» **Stored data**
═══

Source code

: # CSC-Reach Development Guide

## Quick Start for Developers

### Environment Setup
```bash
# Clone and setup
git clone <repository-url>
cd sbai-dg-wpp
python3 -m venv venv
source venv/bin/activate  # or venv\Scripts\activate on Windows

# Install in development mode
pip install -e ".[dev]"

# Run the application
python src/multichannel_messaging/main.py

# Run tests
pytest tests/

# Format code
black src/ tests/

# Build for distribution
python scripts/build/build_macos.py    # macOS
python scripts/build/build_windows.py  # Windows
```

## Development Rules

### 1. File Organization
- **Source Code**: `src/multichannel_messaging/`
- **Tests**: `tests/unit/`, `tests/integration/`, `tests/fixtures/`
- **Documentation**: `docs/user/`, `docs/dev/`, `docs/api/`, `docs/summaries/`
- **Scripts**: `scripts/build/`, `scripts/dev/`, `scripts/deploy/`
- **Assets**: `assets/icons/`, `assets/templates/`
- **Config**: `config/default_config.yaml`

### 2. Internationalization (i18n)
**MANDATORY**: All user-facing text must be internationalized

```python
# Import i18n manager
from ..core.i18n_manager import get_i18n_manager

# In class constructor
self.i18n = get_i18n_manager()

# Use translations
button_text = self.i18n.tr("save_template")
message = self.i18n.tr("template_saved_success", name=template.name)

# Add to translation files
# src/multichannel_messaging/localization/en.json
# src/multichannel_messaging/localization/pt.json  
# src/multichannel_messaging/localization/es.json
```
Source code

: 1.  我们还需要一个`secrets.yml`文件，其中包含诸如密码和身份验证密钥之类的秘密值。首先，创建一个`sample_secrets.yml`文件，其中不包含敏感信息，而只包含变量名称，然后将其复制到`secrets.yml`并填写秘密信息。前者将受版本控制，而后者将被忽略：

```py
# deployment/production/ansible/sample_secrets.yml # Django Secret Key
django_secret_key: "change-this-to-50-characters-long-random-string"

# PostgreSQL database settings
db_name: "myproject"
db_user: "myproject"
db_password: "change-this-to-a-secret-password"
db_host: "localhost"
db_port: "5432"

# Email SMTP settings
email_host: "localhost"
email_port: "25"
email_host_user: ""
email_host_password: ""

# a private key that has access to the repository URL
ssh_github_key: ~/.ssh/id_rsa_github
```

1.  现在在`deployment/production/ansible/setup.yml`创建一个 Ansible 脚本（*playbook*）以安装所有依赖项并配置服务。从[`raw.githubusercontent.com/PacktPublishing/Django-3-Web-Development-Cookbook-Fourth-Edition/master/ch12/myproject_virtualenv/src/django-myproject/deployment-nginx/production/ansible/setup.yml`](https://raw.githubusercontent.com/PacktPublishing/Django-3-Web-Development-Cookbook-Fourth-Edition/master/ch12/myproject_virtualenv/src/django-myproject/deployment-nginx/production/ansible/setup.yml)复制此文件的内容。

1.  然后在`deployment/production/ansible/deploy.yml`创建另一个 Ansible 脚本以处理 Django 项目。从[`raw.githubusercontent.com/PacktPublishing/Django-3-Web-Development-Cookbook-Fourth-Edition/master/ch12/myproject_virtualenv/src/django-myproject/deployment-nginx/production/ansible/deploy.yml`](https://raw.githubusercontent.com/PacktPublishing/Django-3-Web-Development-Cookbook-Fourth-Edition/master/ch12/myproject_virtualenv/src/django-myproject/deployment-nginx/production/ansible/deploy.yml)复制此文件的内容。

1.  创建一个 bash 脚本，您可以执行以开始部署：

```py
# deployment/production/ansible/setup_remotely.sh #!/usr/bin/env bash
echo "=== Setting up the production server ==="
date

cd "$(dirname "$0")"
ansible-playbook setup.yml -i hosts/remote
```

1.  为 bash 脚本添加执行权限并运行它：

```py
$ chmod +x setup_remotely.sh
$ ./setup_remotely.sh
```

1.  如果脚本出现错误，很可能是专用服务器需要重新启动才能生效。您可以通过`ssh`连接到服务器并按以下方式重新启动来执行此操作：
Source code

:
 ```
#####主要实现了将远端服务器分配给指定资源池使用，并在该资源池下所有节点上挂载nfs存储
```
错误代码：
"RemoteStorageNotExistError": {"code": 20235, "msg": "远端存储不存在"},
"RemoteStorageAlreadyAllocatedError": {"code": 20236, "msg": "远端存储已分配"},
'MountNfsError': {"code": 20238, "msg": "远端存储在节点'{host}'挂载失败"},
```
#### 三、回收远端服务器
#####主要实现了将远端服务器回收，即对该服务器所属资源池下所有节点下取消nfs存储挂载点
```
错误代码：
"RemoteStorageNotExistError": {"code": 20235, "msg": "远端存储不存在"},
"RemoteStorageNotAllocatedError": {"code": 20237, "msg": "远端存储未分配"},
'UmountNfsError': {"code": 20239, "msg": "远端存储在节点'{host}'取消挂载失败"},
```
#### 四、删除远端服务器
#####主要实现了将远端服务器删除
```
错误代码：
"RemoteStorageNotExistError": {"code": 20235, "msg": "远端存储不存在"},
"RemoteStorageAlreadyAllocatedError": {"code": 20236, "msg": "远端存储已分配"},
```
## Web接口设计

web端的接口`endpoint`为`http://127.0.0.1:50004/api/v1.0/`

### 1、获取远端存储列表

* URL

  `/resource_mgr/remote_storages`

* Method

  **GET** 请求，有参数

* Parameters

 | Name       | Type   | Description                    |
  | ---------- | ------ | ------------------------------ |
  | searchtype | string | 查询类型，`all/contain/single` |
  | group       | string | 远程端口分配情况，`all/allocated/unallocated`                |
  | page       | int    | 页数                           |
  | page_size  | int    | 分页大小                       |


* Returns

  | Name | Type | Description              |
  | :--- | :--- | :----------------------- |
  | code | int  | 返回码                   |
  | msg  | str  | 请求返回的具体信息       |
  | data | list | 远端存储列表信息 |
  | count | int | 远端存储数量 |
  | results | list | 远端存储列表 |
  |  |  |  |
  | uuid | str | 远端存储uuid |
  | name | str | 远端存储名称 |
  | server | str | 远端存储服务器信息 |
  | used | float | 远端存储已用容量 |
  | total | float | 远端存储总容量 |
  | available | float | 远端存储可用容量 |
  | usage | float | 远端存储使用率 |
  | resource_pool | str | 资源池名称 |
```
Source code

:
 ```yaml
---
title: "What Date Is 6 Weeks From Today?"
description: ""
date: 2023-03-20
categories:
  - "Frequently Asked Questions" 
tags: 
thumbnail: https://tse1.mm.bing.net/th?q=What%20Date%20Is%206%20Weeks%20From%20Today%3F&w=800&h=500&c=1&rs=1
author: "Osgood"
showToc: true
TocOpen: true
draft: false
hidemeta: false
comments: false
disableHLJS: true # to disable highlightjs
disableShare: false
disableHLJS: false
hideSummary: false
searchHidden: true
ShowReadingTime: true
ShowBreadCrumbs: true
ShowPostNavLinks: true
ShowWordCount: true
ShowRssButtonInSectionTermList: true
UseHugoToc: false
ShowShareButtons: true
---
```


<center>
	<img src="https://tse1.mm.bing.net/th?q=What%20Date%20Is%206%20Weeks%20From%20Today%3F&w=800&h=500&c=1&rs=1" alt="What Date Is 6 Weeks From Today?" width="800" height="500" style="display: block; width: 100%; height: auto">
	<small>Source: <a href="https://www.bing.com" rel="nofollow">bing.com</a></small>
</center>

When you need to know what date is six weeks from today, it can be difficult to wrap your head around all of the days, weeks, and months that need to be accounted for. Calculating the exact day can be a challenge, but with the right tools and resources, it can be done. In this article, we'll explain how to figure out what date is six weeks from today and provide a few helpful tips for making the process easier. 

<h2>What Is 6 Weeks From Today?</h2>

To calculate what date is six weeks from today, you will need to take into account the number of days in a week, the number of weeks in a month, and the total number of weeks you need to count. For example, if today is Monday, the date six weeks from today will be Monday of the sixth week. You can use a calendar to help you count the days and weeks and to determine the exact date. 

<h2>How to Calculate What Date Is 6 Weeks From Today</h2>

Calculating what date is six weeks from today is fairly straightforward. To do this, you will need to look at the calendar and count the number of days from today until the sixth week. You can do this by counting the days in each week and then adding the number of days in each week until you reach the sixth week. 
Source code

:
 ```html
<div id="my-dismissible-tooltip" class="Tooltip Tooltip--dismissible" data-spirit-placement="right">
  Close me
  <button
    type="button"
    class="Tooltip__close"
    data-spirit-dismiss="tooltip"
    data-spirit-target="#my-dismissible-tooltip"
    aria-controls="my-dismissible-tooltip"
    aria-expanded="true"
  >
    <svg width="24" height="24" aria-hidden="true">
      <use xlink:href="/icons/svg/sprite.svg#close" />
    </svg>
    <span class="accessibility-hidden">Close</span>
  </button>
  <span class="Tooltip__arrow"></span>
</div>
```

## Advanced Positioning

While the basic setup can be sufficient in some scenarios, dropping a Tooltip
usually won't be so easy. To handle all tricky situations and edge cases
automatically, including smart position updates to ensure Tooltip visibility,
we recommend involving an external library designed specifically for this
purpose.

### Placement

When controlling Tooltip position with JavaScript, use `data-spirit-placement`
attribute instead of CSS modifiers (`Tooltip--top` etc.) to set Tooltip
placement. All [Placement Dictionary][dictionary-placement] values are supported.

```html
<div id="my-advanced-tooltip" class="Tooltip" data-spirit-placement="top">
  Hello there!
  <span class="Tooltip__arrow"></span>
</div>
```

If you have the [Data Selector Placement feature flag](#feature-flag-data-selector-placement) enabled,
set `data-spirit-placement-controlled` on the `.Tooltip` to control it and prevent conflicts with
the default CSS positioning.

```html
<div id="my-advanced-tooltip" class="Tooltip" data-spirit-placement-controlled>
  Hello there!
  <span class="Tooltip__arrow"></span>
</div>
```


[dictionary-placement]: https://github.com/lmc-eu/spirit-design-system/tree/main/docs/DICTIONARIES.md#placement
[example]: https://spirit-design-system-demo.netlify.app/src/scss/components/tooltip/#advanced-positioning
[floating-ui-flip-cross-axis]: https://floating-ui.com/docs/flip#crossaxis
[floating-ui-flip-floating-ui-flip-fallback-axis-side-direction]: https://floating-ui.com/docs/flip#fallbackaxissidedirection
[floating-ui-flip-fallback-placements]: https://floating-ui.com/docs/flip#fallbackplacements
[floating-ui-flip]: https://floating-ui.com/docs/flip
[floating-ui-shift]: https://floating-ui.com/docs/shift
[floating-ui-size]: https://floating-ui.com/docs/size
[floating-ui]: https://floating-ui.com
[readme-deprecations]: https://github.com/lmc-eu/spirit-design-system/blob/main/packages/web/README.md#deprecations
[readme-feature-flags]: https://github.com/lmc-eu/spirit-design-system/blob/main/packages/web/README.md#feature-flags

═══

» **Required work**
Please show every line of the entries above that contains the word "json".

» **Your solution**
# src/multichannel_messaging/localization/en.json
# src/multichannel_messaging/localization/pt.json  
# src/multichannel_messaging/localization/es.json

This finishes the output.